Buried with in the monthly releases from the SWF since 2009 are volume numbers, and we can then separate out volume growth from price growth. Why is this important? Volume growth is much better than price growth. Prices can fall, and if your cost structure has risen with prices, then falling prices will inflict severe losses. I typically look for declining volumes in businesses to short. Seeing falling volumes makes it even harder to understand the success of LVMH.
However, annual data from the SWF points to another trend in luxury. Premiumisation of watches. While watches prices below CHF200 still make up the bulk of the volume, they have become a tiny part of the value. Watches prices over CHF300 have seen their ASP rise by 50% since 2000 and now make up 76% of all value. That is the very top end of the market has seen volume growth and pricing growth, which is ideal condition for any business.
Since 2011, middle to mass market luxury has been very poor, while high end luxury has been phenomenal. Tapestry is the controlling company for Coach, Kate Spade and a few other brands. Hermes is Hermes. Despite US led economic growth, US luxury brands have been poor. Ralph Laruen, Capri (Michael Kors), Prada, Ferragamo, Canada Goose have all been dead money for 10 years or more. That is high end luxury has dominated mass market luxury.
My base view of a pro-labour world would mean I would probably favour mass market over high end luxury. China for me should be the most advanced in this, where the government has taken on pro-capital industries like tech and property development. The problem is there is no sign of a pro-labour move in Kweichow Moutai share price, the most valuable drink firm in the world, with a market cap of over USD 300bn.
Moutai is one of the easiest companies to analyse in the world.
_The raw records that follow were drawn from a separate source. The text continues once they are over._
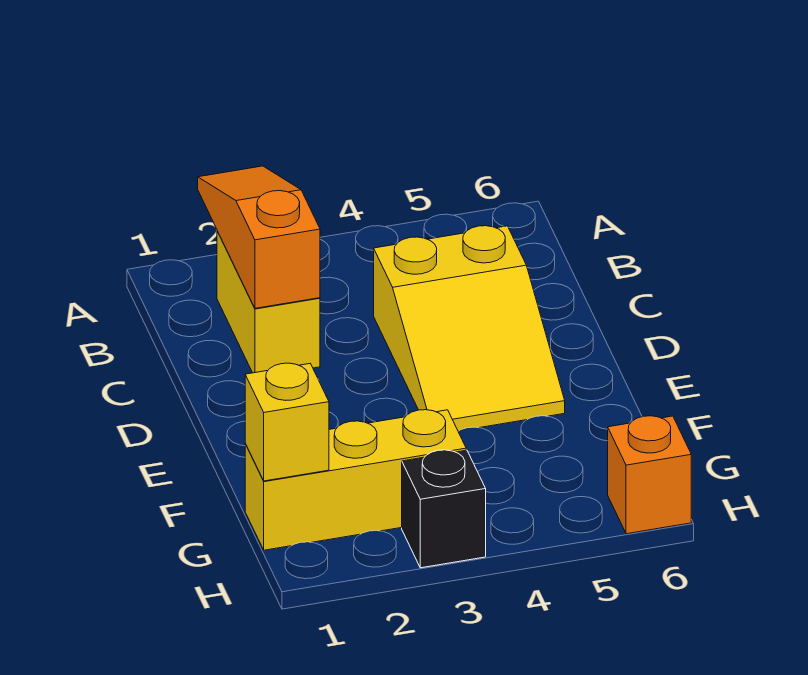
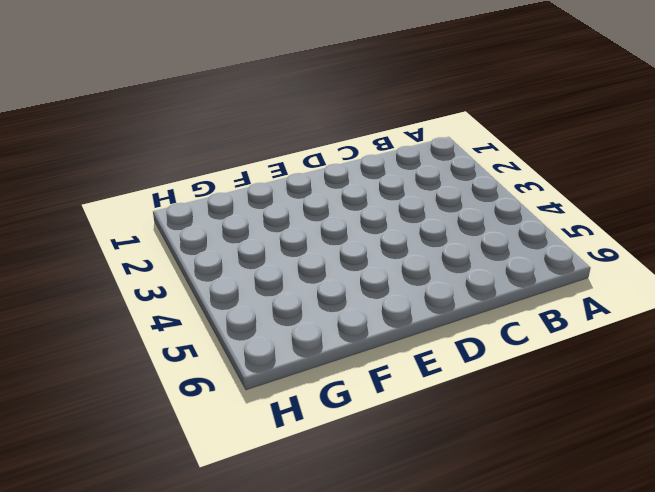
none -> yellow 1x2 brick [217,231,320,373]
none -> yellow 2x3 slope [374,226,565,431]

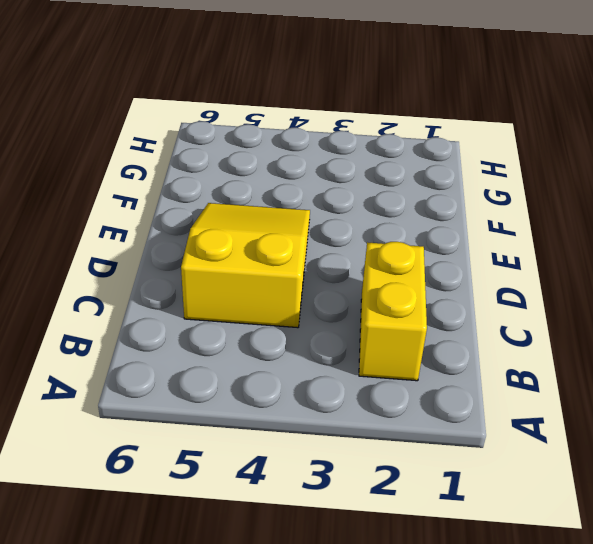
none -> yellow 1x3 brick [245,410,466,550]
none -> black 1x1 brick [402,450,486,568]

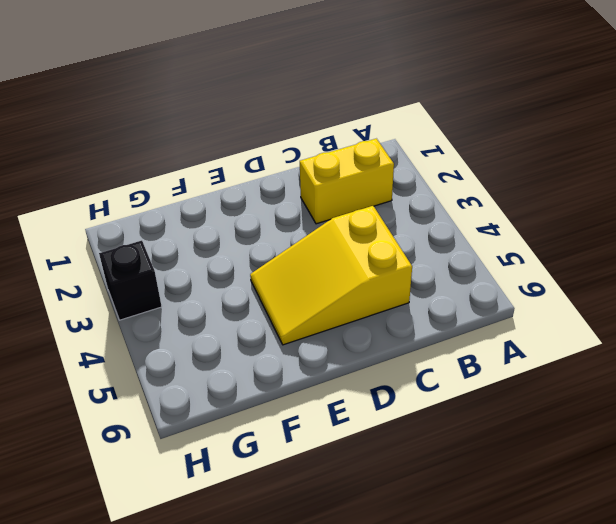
none -> yellow 1x3 brick [245,410,466,550]
none -> orange 1x1 brick [608,416,691,534]

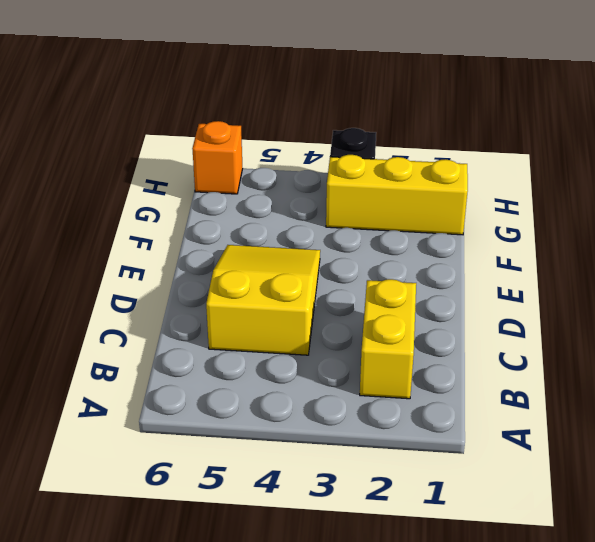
none -> orange 1x3 slope [198,166,320,308]
none -> yellow 1x1 brick [245,363,329,481]

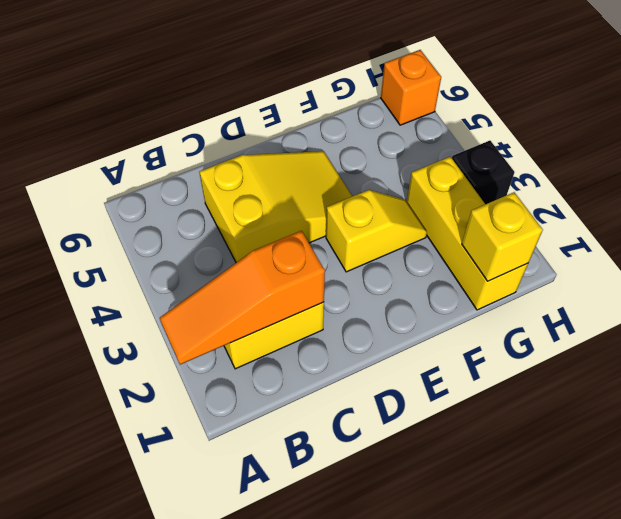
yellow 1x2 slope [326,190,427,272] -> none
It sells Chinese liquor Baiju, and increased volume 7 fold in 20 years, while also raising the price 7 fold in 20 years. USD 200 for a bottle of Kweichou Moutai would seem to be a luxury good in China, but demand remains strong.
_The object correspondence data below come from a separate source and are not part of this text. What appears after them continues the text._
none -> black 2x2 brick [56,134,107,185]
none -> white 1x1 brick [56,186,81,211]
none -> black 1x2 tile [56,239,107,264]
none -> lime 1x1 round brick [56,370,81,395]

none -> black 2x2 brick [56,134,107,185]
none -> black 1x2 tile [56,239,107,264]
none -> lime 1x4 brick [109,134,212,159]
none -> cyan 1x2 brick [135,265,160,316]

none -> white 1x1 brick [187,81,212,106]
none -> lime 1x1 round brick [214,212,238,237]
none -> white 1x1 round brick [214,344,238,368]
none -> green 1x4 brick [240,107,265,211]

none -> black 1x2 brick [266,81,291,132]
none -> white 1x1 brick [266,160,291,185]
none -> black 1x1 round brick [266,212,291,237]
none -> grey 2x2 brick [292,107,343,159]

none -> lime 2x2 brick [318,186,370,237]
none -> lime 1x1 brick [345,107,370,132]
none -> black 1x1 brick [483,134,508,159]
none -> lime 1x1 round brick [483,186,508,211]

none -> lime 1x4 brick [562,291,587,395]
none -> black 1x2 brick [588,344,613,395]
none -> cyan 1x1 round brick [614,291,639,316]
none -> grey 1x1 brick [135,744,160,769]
In autos, Ferrari has been the stand out stock, recently touching new all time highs.
Taking reported financial data, and adding some estimates for ASP pre 2016 IPO, we see a similar trend - rising volumes and rising prices. Again, the high end operates in a different market to rest of luxury.
So should I short luxury? Well there seems to be two things we need to look for. One would be high end consumer beginning to trade down. Numbers from LVMH and Remy Cointreau shows a slow down in US consumption, particularly of high end spirits. Where cognac goes, does the rest of luxury follow?
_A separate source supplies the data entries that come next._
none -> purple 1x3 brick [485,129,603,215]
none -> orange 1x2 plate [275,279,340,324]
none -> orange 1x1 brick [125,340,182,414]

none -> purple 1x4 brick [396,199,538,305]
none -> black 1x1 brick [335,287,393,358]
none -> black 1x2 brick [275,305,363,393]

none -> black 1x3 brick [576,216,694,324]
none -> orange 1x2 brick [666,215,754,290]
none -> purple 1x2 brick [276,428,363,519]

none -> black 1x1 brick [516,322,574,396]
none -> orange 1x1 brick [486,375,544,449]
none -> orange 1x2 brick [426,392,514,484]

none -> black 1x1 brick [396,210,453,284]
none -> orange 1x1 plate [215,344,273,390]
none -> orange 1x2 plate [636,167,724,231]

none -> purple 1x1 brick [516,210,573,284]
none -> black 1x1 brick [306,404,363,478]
As the numbers from Remy show, it was the Americas that was the problem.
The second thing we would need to see is that owners of high end products begin to sell to raise cash. In discussions with friends I thought this was happening already. My friends has tended to indicate that the top end of the watch, car and wine market has come off the boil, with prices off around 20%. The Liv-ex 100 Benchmark Fine Wine Index would confirm that.
So to answer the question, “should I short luxury?” Well from an industry perspective, the best days were long ago. In the post GFC world we saw a big build out by many brands, Prada, Ferragamo, Coach, Hugo Boss, Kors and the mass market stocks have reflected this build out and the rising competition. At the top end, we have seen pricing and volume do very well, and we have seen LVMH be very successful at consolidating this market, with noticeable acquisitions including, but not limited to Bulgari, Tiffany’s and Christian Dior. Ferrari and Lamborghini has built large premiums over other marques such as Aston Martin and Maserati. For these winner brands, I would suggest shorting when we see consumer’s turn against conspicuous consumption. When would that happen? Well with conflict now in Europe and the Middle East - can we be far from “we are all in it together moment”? Luxury strikes me as good area to short. I will take a closer look at the winner stocks.